Delving Further Beyond the Craft

par le Rev. Neville Barker CRYER. Lewis Masonic, 2009.

Le dernier ouvrage du Rev. CRYER se présente sous la forme d'un petit opuscule d'à peine une centaine de pages consacré à ce que nous nommons les « grades additionnels ».

Le titre peut se traduire par « Pour approfondir ce qui se situe au delà du Métier » mais c'est aussi un clin d'oeil au livre de Keith B. JACKSON qui porte le titre de « BEYOND THE CRAFT ».

L'ambition de notre F. CRYER n'est pas de concurrencer le livre de JACKSON ni de s'y substituer. En fait, il s'agit d'une tentative de développer certains aspects historiques relatifs aux « side degrees » anglo-saxons et surtout, autant que faire se peut d'en donner l'origine réelle et même d'en démontrer l'ancienneté.

Pour cela, CRYER a du se cantonner à quelques uns de ces side degrees. Il a donc sélectionné les grades suivants qui donnent leurs titres aux chapitres de son livre :

  1. La piste de la Maçonnerie de la Marque.
  2. A la découverte des origines du grade de Marinier de l' Arche Royale.
  3. Les racines du grade du Moniteur secret.
  4. Les origines cachées des grades cryptiques.
  5. D'où proviennent les différents grades maçonniques alliés ?
  6. Le Rite Ancien Accepté.
  7. D'où pouvait provenir le grade de la Croix Rouge ?
  8. Les grades annexes du Saint Sépulcre et de Saint Jean l'Evangeliste.
  9. En suivant le chemin de nos racines chevaleresques.
  10. Quand, comment et où ont commencé les Chevaliers Templiers Prêtres du Saint Arc Royal ?

On se rend compte tout de suite qu'il n'est pas facile de présenter en quelques minutes un compte rendu exhaustif de ce qui paraissait, au départ, être un petit livre.

Nous savons tous, que chacun des chapitres cités mériterait à lui tout seul une ou deux heures d'explications détaillées ; c'est impossible ici, et nous devons nous contenter de les survoler en essayant d'en tirer les éléments les plus importants.

C'est ce que nous nous sommes efforcés de faire en supposant que l'on connaisse dans ses grandes lignes l'histoire générale des side degrees anglo-saxons.

  1. La piste de la Maçonnerie de la Marque.

L'idée qui prédomine chez CRYER est que les side degrees sont bien plus anciens qu'il n'y paraît même et surtout si leurs formes ont évolué à travers les siècles. Si en 1769, Thomas DUNCKERLEY introduit le grade de la Marque au sein de son chapitre, il ne faut pas oublier que l'on trouve trace de la pratique de ce grade et avant l'action de DUNCKERLEY dans des loges de villes comme Newcastle, Gateshead, Sunderland et Durham...

Il n'est pas douteux qu'au 18ème siècle, la Marque, sous une autre forme que maintenant existait en divers endroits et était liée à la pratique de l'Arc Royal avec des influences irlandaises...

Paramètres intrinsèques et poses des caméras
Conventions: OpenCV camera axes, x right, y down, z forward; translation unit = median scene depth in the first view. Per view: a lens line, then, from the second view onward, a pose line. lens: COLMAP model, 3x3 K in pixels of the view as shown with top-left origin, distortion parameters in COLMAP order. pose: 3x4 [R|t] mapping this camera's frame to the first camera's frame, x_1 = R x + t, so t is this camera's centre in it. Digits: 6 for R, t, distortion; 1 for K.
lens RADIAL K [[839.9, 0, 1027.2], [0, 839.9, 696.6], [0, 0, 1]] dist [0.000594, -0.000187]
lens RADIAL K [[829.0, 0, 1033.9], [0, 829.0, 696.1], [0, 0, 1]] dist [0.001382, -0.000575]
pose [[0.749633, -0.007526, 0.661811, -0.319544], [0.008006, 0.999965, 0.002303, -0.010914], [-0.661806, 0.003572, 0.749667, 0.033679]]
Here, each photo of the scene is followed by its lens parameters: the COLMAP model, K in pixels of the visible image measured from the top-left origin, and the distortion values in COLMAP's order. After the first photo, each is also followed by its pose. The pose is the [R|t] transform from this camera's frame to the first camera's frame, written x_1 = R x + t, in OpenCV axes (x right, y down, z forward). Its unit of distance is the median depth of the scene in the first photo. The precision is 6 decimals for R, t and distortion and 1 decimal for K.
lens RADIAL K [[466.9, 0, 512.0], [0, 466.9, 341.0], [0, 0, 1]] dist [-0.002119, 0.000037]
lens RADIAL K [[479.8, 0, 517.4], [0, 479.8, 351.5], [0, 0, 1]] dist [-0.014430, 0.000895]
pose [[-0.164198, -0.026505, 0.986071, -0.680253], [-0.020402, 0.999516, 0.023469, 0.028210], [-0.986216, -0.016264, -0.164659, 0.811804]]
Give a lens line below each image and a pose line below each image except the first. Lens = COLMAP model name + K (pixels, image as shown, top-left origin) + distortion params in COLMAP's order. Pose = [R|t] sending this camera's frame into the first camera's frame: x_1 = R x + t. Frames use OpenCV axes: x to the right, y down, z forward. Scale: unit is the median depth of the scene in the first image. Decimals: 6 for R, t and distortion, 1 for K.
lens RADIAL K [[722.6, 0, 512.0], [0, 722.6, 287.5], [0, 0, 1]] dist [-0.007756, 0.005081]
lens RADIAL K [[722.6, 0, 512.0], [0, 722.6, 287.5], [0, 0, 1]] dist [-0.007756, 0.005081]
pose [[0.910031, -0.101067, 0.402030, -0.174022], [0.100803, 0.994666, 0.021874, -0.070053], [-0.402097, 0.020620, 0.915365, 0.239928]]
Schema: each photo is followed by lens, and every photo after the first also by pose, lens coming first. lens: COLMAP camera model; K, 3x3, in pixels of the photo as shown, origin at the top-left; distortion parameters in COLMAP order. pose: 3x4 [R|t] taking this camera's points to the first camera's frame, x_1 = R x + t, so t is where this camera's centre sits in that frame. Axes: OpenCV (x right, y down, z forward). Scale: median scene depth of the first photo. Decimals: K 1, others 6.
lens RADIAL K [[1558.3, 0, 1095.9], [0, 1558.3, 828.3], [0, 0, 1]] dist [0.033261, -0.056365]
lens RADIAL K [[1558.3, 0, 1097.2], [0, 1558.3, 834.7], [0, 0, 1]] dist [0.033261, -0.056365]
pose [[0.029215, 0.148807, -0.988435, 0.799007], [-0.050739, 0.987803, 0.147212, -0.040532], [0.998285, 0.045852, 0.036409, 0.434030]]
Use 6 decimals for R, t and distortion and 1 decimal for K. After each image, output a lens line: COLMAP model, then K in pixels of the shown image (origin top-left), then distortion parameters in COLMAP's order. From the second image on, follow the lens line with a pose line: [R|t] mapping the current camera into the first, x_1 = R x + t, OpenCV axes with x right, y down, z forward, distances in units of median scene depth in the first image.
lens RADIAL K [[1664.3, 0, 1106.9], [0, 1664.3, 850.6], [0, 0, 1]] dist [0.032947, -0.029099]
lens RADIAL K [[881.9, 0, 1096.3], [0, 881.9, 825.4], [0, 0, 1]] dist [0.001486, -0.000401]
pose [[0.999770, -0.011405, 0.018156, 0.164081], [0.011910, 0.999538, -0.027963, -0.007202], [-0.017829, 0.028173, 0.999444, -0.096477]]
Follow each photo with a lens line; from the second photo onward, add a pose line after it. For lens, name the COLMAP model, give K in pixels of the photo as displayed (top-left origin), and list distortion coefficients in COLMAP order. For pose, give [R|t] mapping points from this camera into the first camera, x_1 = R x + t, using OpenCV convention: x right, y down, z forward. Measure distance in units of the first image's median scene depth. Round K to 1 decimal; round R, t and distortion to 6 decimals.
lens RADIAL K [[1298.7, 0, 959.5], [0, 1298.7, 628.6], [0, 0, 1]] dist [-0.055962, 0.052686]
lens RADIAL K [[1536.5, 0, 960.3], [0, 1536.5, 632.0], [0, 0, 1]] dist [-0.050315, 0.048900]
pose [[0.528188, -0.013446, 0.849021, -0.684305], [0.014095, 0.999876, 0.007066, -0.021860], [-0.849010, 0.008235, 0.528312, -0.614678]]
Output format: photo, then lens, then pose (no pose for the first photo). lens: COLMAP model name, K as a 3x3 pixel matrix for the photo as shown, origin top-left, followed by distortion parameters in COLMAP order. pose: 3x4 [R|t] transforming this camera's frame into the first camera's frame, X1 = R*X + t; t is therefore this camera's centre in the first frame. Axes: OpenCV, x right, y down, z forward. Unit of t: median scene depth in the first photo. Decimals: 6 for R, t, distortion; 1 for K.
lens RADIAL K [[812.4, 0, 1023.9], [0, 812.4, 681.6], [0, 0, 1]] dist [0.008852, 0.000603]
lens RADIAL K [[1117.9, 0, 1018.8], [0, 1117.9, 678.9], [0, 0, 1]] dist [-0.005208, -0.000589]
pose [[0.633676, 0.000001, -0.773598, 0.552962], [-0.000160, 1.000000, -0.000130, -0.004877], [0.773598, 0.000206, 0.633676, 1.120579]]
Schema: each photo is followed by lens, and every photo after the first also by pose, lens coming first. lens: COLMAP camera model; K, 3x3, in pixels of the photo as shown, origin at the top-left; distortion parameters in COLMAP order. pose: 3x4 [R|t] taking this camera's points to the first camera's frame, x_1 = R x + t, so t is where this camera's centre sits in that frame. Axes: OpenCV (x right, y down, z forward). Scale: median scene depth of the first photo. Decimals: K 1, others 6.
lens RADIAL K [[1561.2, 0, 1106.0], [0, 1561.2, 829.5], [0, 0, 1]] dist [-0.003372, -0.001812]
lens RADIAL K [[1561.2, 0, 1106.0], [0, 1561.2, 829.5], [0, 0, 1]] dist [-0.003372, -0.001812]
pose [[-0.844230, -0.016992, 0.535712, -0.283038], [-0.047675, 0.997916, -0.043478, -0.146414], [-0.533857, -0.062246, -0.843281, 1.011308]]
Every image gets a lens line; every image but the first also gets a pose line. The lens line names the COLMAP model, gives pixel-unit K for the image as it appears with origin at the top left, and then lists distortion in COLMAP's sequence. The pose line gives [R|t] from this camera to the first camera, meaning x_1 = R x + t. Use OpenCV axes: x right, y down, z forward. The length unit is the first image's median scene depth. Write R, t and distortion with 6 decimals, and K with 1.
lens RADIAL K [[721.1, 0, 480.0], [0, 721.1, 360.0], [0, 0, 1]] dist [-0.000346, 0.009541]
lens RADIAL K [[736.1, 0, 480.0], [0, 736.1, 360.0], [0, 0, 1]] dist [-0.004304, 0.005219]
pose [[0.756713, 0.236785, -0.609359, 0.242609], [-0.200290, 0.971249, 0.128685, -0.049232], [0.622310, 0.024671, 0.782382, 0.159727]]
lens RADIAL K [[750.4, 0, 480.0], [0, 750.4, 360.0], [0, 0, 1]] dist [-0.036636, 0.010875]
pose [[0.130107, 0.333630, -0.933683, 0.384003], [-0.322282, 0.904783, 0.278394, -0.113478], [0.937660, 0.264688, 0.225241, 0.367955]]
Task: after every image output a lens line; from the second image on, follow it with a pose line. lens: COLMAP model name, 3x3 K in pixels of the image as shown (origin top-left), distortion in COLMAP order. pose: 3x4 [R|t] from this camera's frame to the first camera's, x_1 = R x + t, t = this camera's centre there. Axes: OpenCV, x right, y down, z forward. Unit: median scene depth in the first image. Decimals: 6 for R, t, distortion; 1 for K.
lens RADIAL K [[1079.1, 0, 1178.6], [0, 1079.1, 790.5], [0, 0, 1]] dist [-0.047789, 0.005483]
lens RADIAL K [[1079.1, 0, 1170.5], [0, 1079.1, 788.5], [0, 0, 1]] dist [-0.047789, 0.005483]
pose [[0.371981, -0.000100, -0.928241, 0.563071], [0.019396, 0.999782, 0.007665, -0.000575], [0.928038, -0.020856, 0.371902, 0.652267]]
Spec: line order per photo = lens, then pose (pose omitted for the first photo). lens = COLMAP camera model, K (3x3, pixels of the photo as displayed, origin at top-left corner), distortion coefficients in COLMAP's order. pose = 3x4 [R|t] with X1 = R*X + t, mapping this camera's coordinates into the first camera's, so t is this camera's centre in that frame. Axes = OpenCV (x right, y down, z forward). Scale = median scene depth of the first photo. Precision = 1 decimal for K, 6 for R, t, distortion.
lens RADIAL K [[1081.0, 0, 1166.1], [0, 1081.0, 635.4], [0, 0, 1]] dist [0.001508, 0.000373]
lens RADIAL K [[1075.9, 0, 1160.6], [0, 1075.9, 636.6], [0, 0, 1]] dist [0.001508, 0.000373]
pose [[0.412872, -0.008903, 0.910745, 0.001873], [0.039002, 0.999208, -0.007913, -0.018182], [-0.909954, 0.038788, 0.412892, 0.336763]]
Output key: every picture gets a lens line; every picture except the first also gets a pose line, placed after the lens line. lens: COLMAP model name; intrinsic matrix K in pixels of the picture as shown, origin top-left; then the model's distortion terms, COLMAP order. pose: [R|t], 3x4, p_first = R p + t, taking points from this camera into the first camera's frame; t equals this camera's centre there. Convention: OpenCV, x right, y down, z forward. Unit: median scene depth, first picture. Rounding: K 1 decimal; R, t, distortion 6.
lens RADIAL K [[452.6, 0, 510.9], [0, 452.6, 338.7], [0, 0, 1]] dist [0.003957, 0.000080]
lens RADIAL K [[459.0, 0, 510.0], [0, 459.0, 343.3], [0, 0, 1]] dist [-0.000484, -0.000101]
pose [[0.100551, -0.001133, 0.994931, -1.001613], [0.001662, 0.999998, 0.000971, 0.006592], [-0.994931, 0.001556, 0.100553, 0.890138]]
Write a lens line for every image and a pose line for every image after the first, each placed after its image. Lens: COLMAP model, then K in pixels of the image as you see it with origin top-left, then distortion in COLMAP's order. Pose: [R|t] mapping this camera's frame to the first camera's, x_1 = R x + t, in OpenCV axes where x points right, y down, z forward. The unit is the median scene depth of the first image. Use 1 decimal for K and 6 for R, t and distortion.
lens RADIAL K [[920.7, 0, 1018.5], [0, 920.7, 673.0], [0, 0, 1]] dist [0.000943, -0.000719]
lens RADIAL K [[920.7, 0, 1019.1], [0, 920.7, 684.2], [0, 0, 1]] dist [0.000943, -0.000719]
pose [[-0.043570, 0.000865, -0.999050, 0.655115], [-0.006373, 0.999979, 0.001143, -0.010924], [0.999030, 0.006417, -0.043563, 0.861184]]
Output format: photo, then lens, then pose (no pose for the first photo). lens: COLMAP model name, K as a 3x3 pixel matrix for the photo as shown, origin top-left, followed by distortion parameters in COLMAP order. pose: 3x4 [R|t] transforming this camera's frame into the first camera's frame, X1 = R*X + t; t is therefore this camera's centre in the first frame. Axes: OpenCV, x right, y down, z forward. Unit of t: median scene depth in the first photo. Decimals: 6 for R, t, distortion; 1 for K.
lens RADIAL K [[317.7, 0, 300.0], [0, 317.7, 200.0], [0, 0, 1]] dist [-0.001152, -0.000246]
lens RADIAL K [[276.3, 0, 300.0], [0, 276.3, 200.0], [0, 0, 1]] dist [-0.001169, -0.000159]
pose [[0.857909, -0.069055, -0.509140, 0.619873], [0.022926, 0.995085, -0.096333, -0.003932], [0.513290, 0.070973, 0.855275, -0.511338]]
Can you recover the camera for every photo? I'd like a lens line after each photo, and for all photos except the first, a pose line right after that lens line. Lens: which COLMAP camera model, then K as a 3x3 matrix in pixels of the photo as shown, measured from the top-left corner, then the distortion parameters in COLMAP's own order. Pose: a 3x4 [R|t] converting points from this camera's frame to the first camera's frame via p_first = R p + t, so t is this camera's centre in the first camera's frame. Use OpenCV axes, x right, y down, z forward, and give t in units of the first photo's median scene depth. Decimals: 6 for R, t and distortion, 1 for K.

Exercices à faire |
**1)** Reprenez le compte rendu depuis « par le Rev. » jusqu'à « d'en démontrer l'ancienneté. » inclus, en substituant « livret » à « opuscule ».
**2)** Dressez la liste de toutes les villes mentionnées dans le compte rendu.

Résultats attendus |
**1)**
par le Rev. Neville Barker CRYER. Lewis Masonic, 2009.

Le dernier ouvrage du Rev. CRYER se présente sous la forme d'un petit livret d'à peine une centaine de pages consacré à ce que nous nommons les « grades additionnels ».

Le titre peut se traduire par « Pour approfondir ce qui se situe au delà du Métier » mais c'est aussi un clin d'oeil au livre de Keith B. JACKSON qui porte le titre de « BEYOND THE CRAFT ».

L'ambition de notre F. CRYER n'est pas de concurrencer le livre de JACKSON ni de s'y substituer. En fait, il s'agit d'une tentative de développer certains aspects historiques relatifs aux « side degrees » anglo-saxons et surtout, autant que faire se peut d'en donner l'origine réelle et même d'en démontrer l'ancienneté.

**2)** Newcastle, Gateshead, Sunderland, Durham